Wenn das alles ohnehin schon in Angriff genommen wird, wenn es geplant wird, wenn es weitere erste Schritte gibt, umso besser.
Zum Positivkatalog: guter Ansatz.
Dazu noch ein paar Ideen: Österreich und Schweiz scheinen Asylbewerber bisher einzulassen, wenn sie enge Verwandte im Land haben, die sich um sie kümmern wollen (während andere Länder Familienzusammenführung erschweren; und die ggw österreichische Regierung mit ihrem „Notstands“gesetzespaket da auch nachziehen will). Solche Spaltung von Familien sollte nicht zugelassen werden. ich habe von Fällen in D gehört, wo nach den jüngsten Verschärfungen der Asylgesetzgebung anerkannten Asylbewerbern eine Aufenthaltsbeschränkung auferlegt wird, obwohl sie zu Verwandten oder Bekannten ziehen könnten. Hier sollte man nicht noch künstlich zusätzliche Härtefälle aufbauen.

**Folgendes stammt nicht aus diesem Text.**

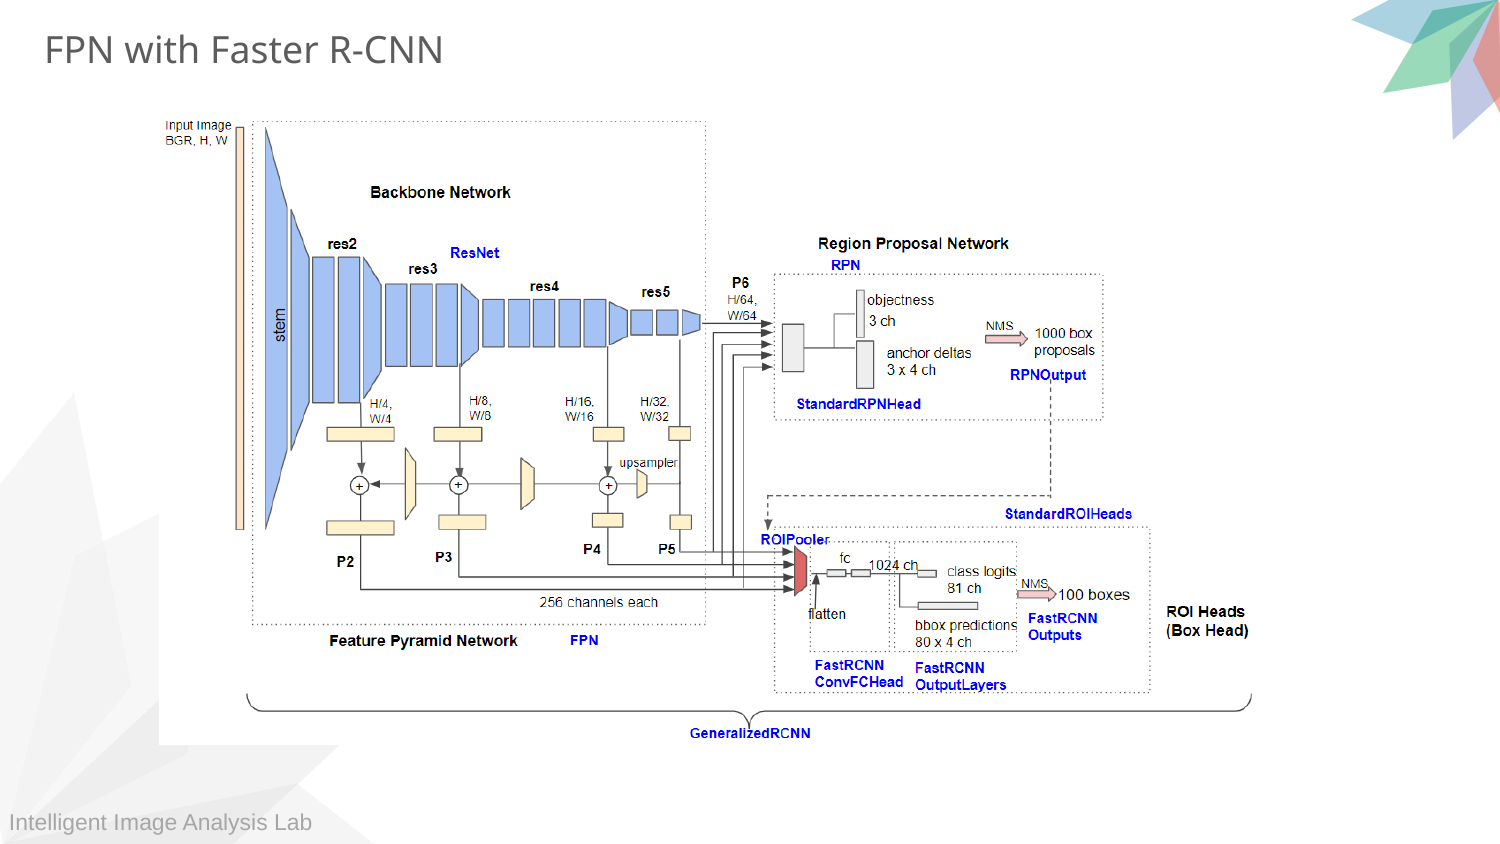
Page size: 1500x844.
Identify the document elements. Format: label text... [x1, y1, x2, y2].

picture [0, 0, 1500, 844]
text_box FPN with Faster R-CNN [29, 18, 783, 79]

Zudem sollte ein Modell gefördert und ermutigt werden, wie es in Kanada existiert, wo sich fünf Bürger zusammentun und einen Flüchtling sponsern können. Auch hier gibt es ja bereits eine ganze Reihe Leute, die als Pflegeeltern einen unbegleiteten minderjährigen Flüchtling aufgenommen haben.
Beispiele hier (D): http://sz-magazin.sueddeutsche.de/texte/anzeigen/43788/Wir-holen-dich-da-raus
und hier (CH): http://www.solothurnerzeitung.ch/solothurn/lebern-bucheggberg-wasseramt/neues-familienmitglied-aus-afghanistan-130550324
Und noch einmal generell: Was beendet werden muss, ist die Ethnisierung der Asylgewährung – Beispiel Afghanen: Die haben eine sog. Schutzquote von unter 50 Prozent und werden damit generell von der Bundesregierung unter „schlechte Bleibechancen“ eingeordnet, mit entsprechenden Benachteiligungen bei Integrationsmaßnahmen wie Sprachkursteilnahme. Das Individualprinzip muss ein Prinzip bleiben.